Io, personalmente, lo adoro.

La vera differenza tra l’uomo e gli animali sta nell’erotismo, vera arte della seduzione,
ma sono scettica e retriva per quel che ne riguarda la sua mera speculazione,
per questo guardo sempre con sospetto i mille musei dell’erotismo che ogni grande città turistica ha, come ad esempio Parigi.
Superato allora il mio pregiudizio mentale, mi sono concessa una visita al Musèe de l’Erotique, nel cuore di Pigalle, poco lontano dal Moulin Rouge e l’ho fatto perché proprio in questo periodo c’è la personale di Beatrice Morabito: Doll’s Secret Diary.

Italiana, fotografa autodidatta, arriva da un percorso di studi totalmente diverso, ma ha imparato ad amare l’arte dalla pancia, visitando musei sin da piccola, Beatrice Morabito considera l’arte una forma alternativa di sentimento, di conoscenza, di consapevolezza.

Nelle sue foto il tema di fondo è una forma di sessualità complessa che alcuni, in maniera semplificativa, indicherebbero col termine di fetish e che nella pratica si traduce con una serie di attenzioni particolarmente curate per gli accessori, i dettagli e le inquadrature delle sue modelle.

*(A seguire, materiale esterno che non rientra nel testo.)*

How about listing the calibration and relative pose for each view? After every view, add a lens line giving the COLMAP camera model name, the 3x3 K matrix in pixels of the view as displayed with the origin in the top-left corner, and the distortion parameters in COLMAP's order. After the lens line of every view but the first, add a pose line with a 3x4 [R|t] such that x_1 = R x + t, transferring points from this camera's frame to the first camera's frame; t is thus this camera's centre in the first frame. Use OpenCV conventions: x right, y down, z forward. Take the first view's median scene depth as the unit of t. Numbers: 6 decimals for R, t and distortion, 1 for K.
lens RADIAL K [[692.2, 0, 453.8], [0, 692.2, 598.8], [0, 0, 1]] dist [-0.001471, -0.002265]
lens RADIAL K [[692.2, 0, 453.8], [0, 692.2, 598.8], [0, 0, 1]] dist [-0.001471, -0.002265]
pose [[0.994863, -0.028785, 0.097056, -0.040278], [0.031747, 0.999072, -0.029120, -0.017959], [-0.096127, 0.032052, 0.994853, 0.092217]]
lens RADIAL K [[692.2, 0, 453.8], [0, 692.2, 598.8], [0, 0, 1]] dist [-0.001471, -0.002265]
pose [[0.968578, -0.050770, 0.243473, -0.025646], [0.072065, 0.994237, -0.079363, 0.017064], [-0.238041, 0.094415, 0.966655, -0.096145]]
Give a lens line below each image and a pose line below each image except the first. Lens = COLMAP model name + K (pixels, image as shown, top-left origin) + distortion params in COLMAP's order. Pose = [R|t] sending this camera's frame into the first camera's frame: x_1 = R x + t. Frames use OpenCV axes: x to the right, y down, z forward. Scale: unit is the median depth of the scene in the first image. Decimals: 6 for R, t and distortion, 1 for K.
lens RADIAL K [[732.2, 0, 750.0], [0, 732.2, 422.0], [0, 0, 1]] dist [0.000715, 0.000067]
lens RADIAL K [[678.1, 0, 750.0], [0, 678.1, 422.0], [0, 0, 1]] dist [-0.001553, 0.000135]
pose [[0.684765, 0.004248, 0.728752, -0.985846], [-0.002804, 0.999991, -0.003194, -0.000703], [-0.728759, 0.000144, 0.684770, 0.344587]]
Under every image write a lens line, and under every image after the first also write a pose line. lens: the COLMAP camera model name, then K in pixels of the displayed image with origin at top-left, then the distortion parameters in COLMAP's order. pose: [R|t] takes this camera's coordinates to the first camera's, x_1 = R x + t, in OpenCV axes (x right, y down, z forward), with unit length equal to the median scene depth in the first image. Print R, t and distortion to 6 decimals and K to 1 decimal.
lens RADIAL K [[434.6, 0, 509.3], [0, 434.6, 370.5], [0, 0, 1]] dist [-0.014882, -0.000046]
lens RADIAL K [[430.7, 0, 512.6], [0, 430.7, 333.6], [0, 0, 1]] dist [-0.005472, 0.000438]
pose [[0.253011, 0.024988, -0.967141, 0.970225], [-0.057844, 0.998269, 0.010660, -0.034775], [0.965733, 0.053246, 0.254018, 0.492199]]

Il carico di originalità del suo lavoro parte proprio dalla scelta di quelle: Sybarite, Deva, Numina, Fashion Royalty, Avantguarde, questi i loro nomi e stiamo parlando di bambole, utilizzate come estensione della propria personalità, del lato nascosto, quello non svelato, rinunciando ad un esibizionismo narcistico a cui le donne talvolta si concedono.

“Le bambole le compro e poi le modifico con photoshop e con le luci (in molte foto ho cercato di nascondere le articolazioni proprio per sottolineare la confusione tra bambola/donna/bambola). Ho scelto quel tipo di bambola per le fattezze molto femminili e per la difficoltà nel metterle in posa: la maggior parte hanno articolazioni così ‘molli’ che bisogna stare molto tempo nel trovare la posa giusta e il giusto equilibrio: talora se muovi una mano si sposta tutta la bambola e allora devi ricominciare dal principio. In questo modo posso permettermi un profondo pensiero dietro ogni scatto e la proiezione del mio vissuto dentro di loro: un po’ come se ‘la mise en scene’ mi permettesse una maggior profondità.”

La cura per la messa in scena è orientale e quasi maniacale: trucchi, pettinature, accessori, luci e stampe rendono indietro, invertendolo, quel gioco -maledetto- di mercificazione del corpo femminile svuotato della propria anima e reso oggetto.

Qui l’oggetto, riempito di attenzione e significato,  si incarna di nuovo in donna fatta di carne e passione.